**PROBLEM REQUIREMENTS**
Please switch each "aldeia" in the entries below to "vila", leaving all other text unchanged.

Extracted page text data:
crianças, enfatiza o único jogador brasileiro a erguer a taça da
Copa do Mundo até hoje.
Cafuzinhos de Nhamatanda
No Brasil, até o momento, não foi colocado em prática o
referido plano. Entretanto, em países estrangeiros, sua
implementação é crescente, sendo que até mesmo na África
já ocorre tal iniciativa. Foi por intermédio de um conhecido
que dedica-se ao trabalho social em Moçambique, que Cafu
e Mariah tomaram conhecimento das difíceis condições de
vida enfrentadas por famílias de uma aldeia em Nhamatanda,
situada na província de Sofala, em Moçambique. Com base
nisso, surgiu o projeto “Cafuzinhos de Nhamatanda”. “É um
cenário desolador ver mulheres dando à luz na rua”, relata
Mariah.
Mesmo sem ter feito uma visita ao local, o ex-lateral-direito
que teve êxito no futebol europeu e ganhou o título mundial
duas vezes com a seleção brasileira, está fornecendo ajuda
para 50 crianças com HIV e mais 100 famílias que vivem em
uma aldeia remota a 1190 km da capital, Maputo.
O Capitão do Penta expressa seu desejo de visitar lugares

**ANSWER SECTION**
crianças, enfatiza o único jogador brasileiro a erguer a taça da
Copa do Mundo até hoje.
Cafuzinhos de Nhamatanda
No Brasil, até o momento, não foi colocado em prática o
referido plano. Entretanto, em países estrangeiros, sua
implementação é crescente, sendo que até mesmo na África
já ocorre tal iniciativa. Foi por intermédio de um conhecido
que dedica-se ao trabalho social em Moçambique, que Cafu
e Mariah tomaram conhecimento das difíceis condições de
vida enfrentadas por famílias de uma vila em Nhamatanda,
situada na província de Sofala, em Moçambique. Com base
nisso, surgiu o projeto “Cafuzinhos de Nhamatanda”. “É um
cenário desolador ver mulheres dando à luz na rua”, relata
Mariah.
Mesmo sem ter feito uma visita ao local, o ex-lateral-direito
que teve êxito no futebol europeu e ganhou o título mundial
duas vezes com a seleção brasileira, está fornecendo ajuda
para 50 crianças com HIV e mais 100 famílias que vivem em
uma vila remota a 1190 km da capital, Maputo.
O Capitão do Penta expressa seu desejo de visitar lugares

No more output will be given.